Transfer hopes to aid resurgence on the mat

Senior transfer Bubba Jenkins, left, speaks with new teammate Te Edwards before a voluntary workout in Tempe. Jenkins, a runner-up at the 2008 NCAA Championships, hopes to become ASU's ninth national champion. (Photo by Nick Kosmider)

Bubba Jenkins has come to the desert to light a fire.

A transfer from Penn State, Jenkins, runner-up at the 2008 NCAA Championships, will spend his final collegiate season wrestling for ASU, and he hopes to bring immediate energy and leadership to a team aiming to improve under second-year coach Shawn Charles.

Jenkins, who will move up a weight class to 157 this season, has set his individual goals high, hoping to become the ninth individual national champion in school history. The Virginia native said he is also looking forward to taking on a role as teacher to younger teammates.

“They already know that I’m proven, so my words carry a little bit more and my leadership can carry a little bit more,” Jenkins said. “I’ve kind of been in a tougher conference than some of these guys, so I have experiences I can tell them [about] and just instruct them on things to do and things not to do. It’s not like I’m coming here as a freshman and I can’t really say anything.”

Charles, who was an All-American and two-time NCAA runner-up when he wrestled at ASU in the early ’90s, is optimistic his newest wrestler will have an immediate impact both on the mat and in the locker room.

“I expect [Jenkins] to contribute in a lot of ways,” Charles said. “One is being a leader in our program. He’s been in the NCAA finals and I’m looking for him to show and help guide these other young men to help them accomplish that same goal for themselves.

“I’m also looking for him to play a leadership role in our program and win matches. Obviously, we want him to come here and be very successful and be our ninth national champion at Arizona State.”

Jenkins has made his reason for leaving Penn State clear. He and coach Cael Sanderson failed to see eye-to-eye, the latter forcing the former off the team after Jenkins was academically ineligible last fall.

“I don’t like him at all,” Jenkins said. “He’s got his fans and people who are going to love him, but I’ve dealt with him as a person, and I know who he is as a person.

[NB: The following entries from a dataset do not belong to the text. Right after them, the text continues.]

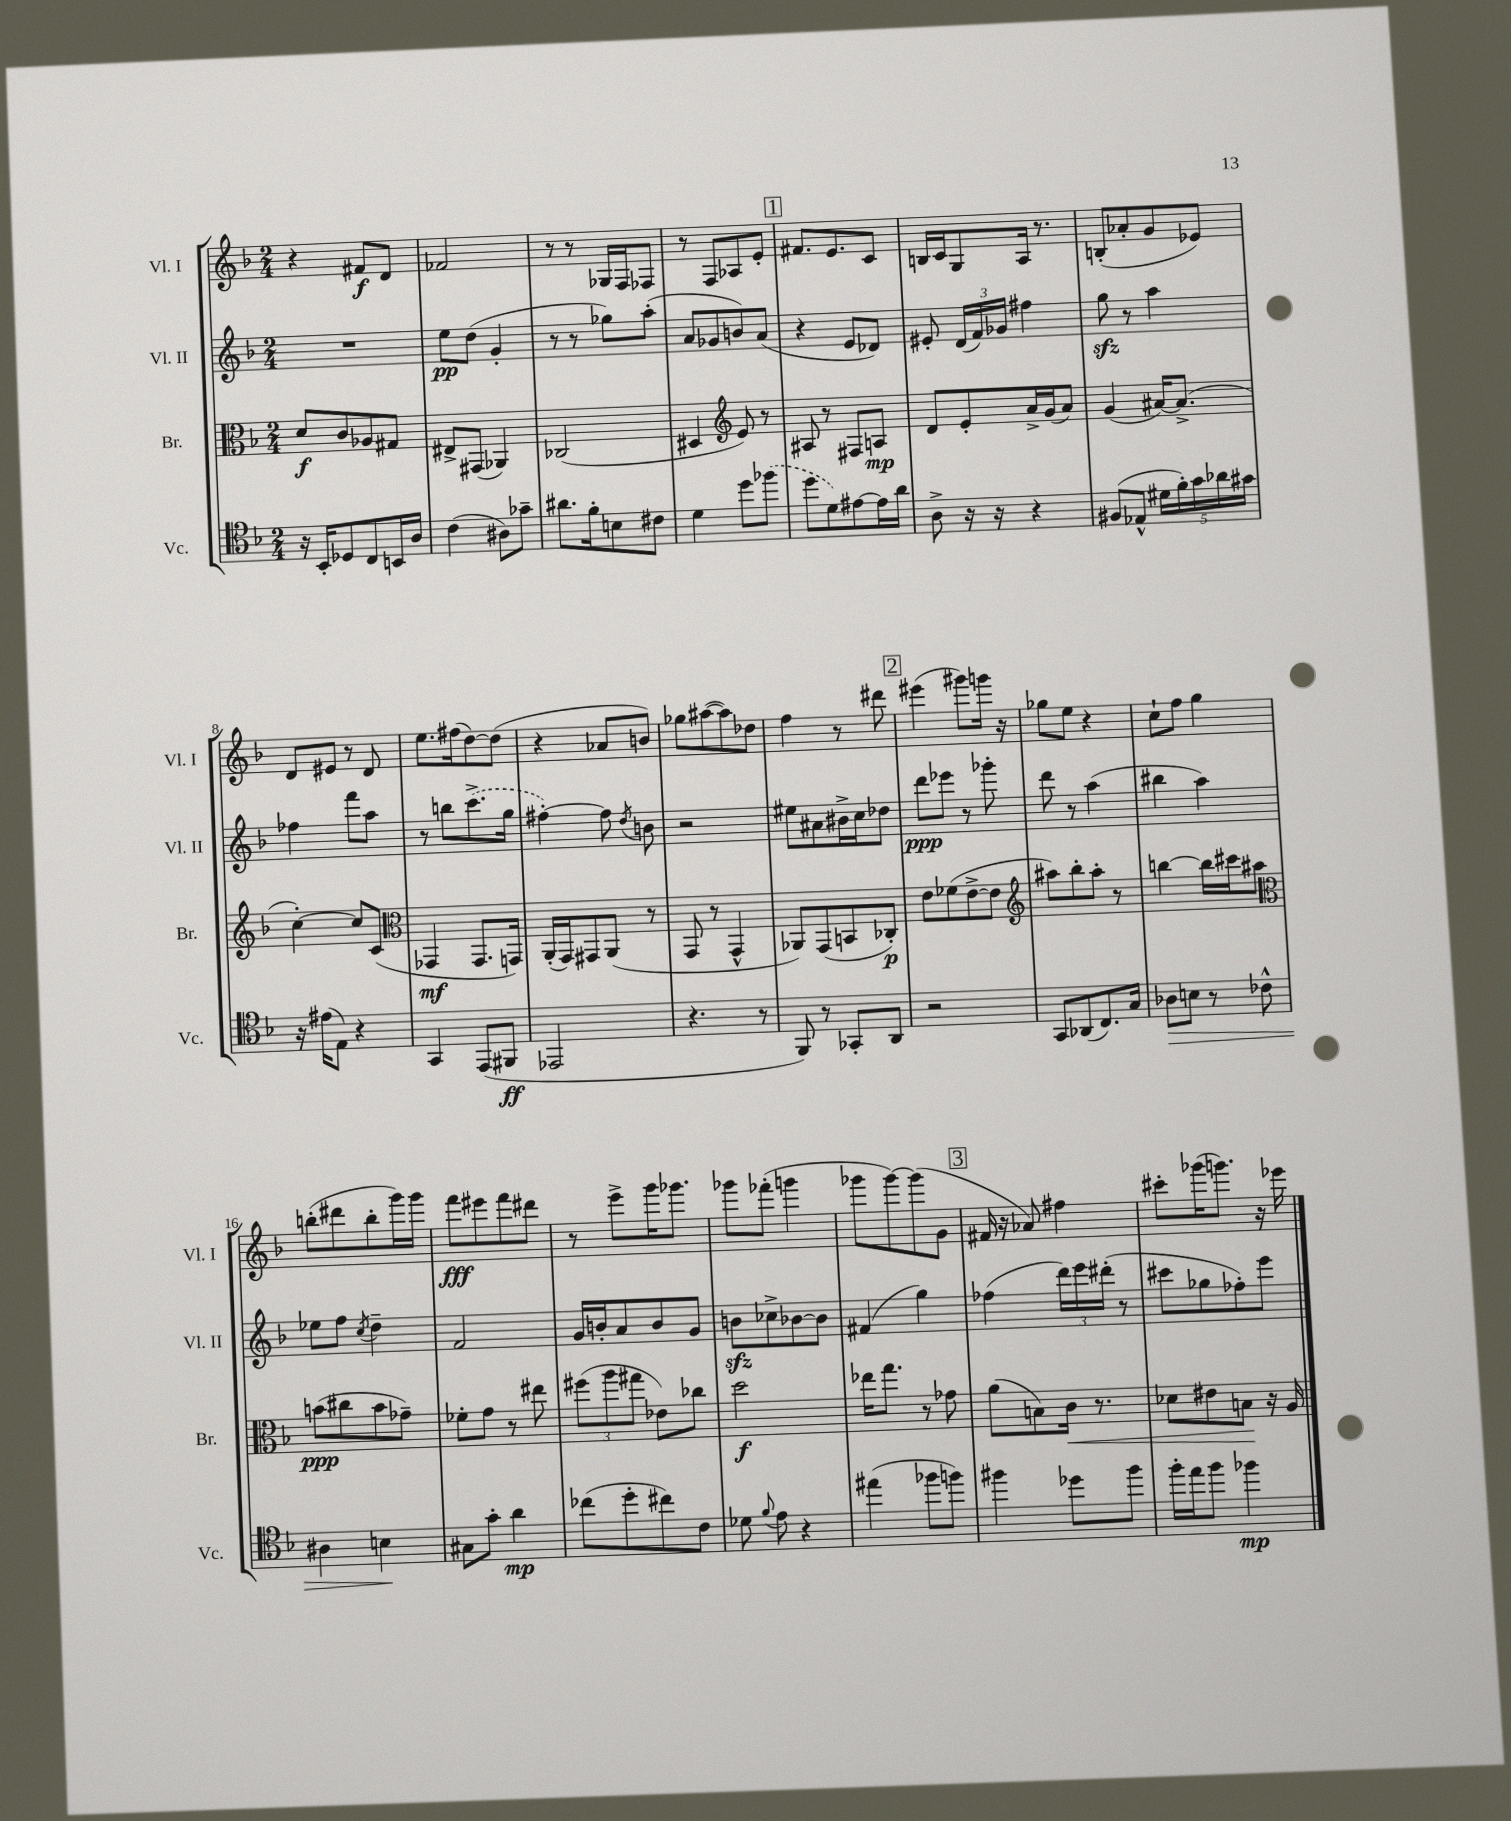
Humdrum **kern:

**kern	**kern	**kern	**kern
*staff4	*staff3	*staff2	*staff1
*clefC4	*clefC3	*clefG2	*clefG2
*k[b-]	*k[b-]	*k[b-]	*k[b-]
*M2/4	*M2/4	*M2/4	*M2/4
16r	8d	2r	4r
16BB-'	.	.	.
8D-	8c	.	.
8C	8A-	.	8f#
16BB	8G#	.	8d
16A	.	.	.
=	=	=	=
(4c	8E#^	8ee	2f-
.	(8GG#	(8dd	.
8A#)	4AA-)	4g'	.
8g-~	.	.	.
=	=	=	=
8.a#	(2C-	8r	8r
.	.	8r	8r
16f'	.	.	.
8B	.	8gg-)	16G-
.	.	.	16F
8c#	.	(8aa'	8F-
=	=	=	=
4d	4D#	8a	8r
.	.	8g-	8F
*	*clefG2	*	*
8dd	8e)	8b)	8A-
(8ff-	8r	(8a	8e'
=	=	=	=
8dd	8A#	4r	8.f#
8d)	8r	.	.
.	.	.	8.e
[8e#	8F#	8e	.
16e#]	8A	8d-)	8c
16a	.	.	.
=	=	=	=
8A^	8d	8e#'	16B
.	.	.	16c
16r	8e'	(24d	8G
.	.	24f)	.
16r	.	.	.
.	.	24g-	.
4r	16a^	4ff#	16A
.	(16g	.	8.r
.	8a)	.	.
=	=	=	=
(8F#	(4g	8gg	(8B'
8E-^^	.	8r	8a-'
20d#	[16a#)	4aa	8g
20f')	.	.	.
.	(8.a#^]	.	.
20g	.	.	.
.	.	.	8e-)
20a-	.	.	.
20g#	.	.	.
=	=	=	=
16r	[4cc')	4ff-	8d
(16e#	.	.	.
8E)	.	.	8e#
4r	8cc]	8fff	8r
.	(8c	8aa	8d
=	=	=	=
*	*clefC3	*	*
4GG	4GG-	8r	8.ee
.	.	8bb	.
.	.	.	(16ff#
(8EE	8.GG-	(8.ccc^	[8dd)
8FF#	.	.	(8dd]
.	16GG)	16gg	.
=	=	=	=
2EE-	(16AA'	[4ff#')	4r
.	16GG)	.	.
.	8GG#	.	.
.	(8AA	8ff#]	8a-
.	.	8qdd	.
.	8r	8b	8b)
=	=	=	=
4.r	8GG	2r	8gg-
.	8r	.	([8aa#
.	4GG^^	.	8aa#])
8r	.	.	8dd-
=	=	=	=
8FF)	8AA-)	8ee#	4ff
8r	(8GG	8a#	.
8GG-'	8BB	16b#^	8r
.	.	16cc	.
8AA	8C-')	8dd-	8ddd#
=	=	=	=
2r	8e	8ddd	(4eee#
.	(8f-	8eee-	.
.	[8e^	8r	8ggg#)
.	8e]	8ggg-'	16ggg
.	.	.	16r
=	=	=	=
*	*clefG2	*	*
8GG	8aa#)	8ddd	8gg-
(8AA-	8bb-'	8r	8ee
8.C)	8aa#'	(4aa	4r
.	8r	.	.
16G	.	.	.
=	=	=	=
8A-	[4bb	4bb#	8cc`
8B	.	.	8ff
8r	16bb]	4aa)	4gg
.	16ccc#	.	.
8c-^^	8aa#	.	.
=	=	=	=
*	*clefC3	*	*
4A#	(8b	8ee-	(8bb'
.	8cc#	8ff	8ddd#
.	.	8qcc	.
4B	8b	4dd~	8bb'
.	8g-~)	.	16ggg)
.	.	.	16ggg
=	=	=	=
8G#	8f-'	2f	8fff
8g'	8g	.	8eee#
4a	8r	.	8fff
.	8ee#	.	8ddd#
=	=	=	=
(8cc-	(12ff#	16g	8r
.	.	16b'	.
.	12aa	.	.
8dd'	.	8a	8eee^
.	12gg#	.	.
8cc#)	8e-)	8b	16ggg
.	.	.	8.ggg-
8c	8cc-	8g	.
=	=	=	=
8d-	2dd	8b	8ggg-
8qqf	.	.	.
8e	.	8cc-^	(8fff-'
4r	.	[8b-	4ggg
.	.	8b-]	.
=	=	=	=
(4ee#	16ee-	(4f#	8ggg-
.	8.gg	.	.
.	.	.	[8ggg-)
8ff-	8r	4gg)	(8ggg-]
8ff)	8g-	.	8g
=	=	=	=
4ff#	(8a	(4ff-	16f#
.	.	.	16r
.	8B)	.	8a-)
8dd-	16c	24ddd)	4ff#
.	.	24eee	.
.	8.r	.	.
.	.	(24ddd#'	.
8ff#	.	8r	.
=	=	=	=
16ff'	8d-	8ccc#	8ccc#'
16ee	.	.	.
8ff	8e#	8gg-	(16ggg-
.	.	.	8.ggg)
4ff-	8B	8ff-')	.
.	16r	8eee	16r
.	16A	.	16eee-
==	==	==	==
*-	*-	*-	*-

He’s not someone I would send my kid to and not someone I would want leading my team, so it was time to move on.”

As a stipulation of his release from Penn State, Jenkins was unable to transfer to a school in the Big Ten or the Big 12, but the senior said landing at ASU and wrestling under Charles was “the perfect fit.”

But next season at ASU will be the last wrestling for Jenkins.

“Right when I get done wrestling, right after I win a national championship and get these guys a ring for themselves, I’m moving out of wrestling and starting to fight in the UFC,” Jenkins said of his future plans. “People are calling me left and right, saying you need to [wrestle] freestyle, you need to go freestyle, but it’s a new era and I’ve been doing this wrestling thing for a while, so I’m trying to evolve and get into UFC while I’m young and while my body can still do things I need it to do.”